Please refer to https://developer.apple.com/metal/tensorflow-plugin/ for the latest installation instructions.
For installation on MacOS with conda use miniforge instead of Anaconda
If you encounter the following error:
ERROR: Could not find a version that satisfies the requirement tensorflow-macos (from versions: none)
ERROR: No matching distribution found for tensorflow-macos
you can try running the following to install tensorflow-macos
SYSTEM_VERSION_COMPAT=0 pip install tensorflow-macos tensorflow-metal
Run the following to install Gymnasium (fork of OpenAI Gym). https://github.com/Farama-Foundation/Gymnasium.git
pip install -U gymnasium
pip install -U "gymnasium[atari]"
pip install -U "gymnasium[all]"
pip install -U "autorom[accept-rom-license]"
keras-rl2 implements deep reinforcement learning algorithms in Python and seamlessly integrates with the deep learning library Keras. Installation of keras-rl2 is optional.
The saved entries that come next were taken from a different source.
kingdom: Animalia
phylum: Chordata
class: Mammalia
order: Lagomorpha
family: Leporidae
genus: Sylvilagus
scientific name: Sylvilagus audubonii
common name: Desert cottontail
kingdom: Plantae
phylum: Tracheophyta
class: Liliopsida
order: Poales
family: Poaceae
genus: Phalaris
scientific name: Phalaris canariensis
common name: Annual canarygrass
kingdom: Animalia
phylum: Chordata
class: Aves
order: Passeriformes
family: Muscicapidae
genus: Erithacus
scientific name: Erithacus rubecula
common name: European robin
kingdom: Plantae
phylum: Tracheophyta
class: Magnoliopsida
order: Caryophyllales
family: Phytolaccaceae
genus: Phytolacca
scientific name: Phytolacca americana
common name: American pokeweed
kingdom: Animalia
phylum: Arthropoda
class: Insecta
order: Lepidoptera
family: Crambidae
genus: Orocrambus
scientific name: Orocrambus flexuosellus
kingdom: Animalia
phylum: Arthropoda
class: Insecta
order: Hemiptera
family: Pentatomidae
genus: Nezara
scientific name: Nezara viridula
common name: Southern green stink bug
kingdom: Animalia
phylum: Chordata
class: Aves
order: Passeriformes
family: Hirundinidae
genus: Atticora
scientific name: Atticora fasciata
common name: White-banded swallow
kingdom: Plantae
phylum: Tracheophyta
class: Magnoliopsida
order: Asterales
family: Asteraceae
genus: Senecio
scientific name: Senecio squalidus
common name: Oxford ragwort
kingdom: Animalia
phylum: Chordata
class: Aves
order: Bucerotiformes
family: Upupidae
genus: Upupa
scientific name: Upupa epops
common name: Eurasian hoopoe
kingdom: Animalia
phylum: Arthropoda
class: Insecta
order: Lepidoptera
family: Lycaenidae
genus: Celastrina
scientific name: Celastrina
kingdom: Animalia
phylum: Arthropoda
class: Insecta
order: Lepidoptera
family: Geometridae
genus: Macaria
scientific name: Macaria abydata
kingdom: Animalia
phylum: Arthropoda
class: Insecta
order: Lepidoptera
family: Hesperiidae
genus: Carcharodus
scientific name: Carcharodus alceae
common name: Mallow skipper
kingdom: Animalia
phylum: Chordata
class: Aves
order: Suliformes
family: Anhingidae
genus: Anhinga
For the original repo please refer to https://github.com/taylormcnally/keras-rl2.git
If you do want to use keras-rkl2, please download the fork from my repo as I have made some changes to the original code to support gym 0.26.0
git clone https://github.com/ianlokh/keras-rl2.git
cd keras-rl
python setup.py install
To train the agent, run the command
python othello_train.py -m memory_profiler
Note that "-m memory_profiler" is optional and you can edit the code files to enable memory profiling
To play the game, run the command
python othello_main.py
othello_env.py
This is the environment file for the Othello game. This is subclassed from gym and overrides key functions such as:
def render(self):
...
def reset(self):
...
def step(self):
...
You can refer to https://www.gymlibrary.dev/content/environment_creation/ for information on how to structure your environment class.
othello_agent.py
This is where we define the TensorFlow model and implementation of RL algorithms like DQN, greedy epsilon, replay buffer.
othello_train.py
This is where the traing of the RL agent happens. There are many other training techniques but in this implementation, the agent is being trained against a player using random selection policy.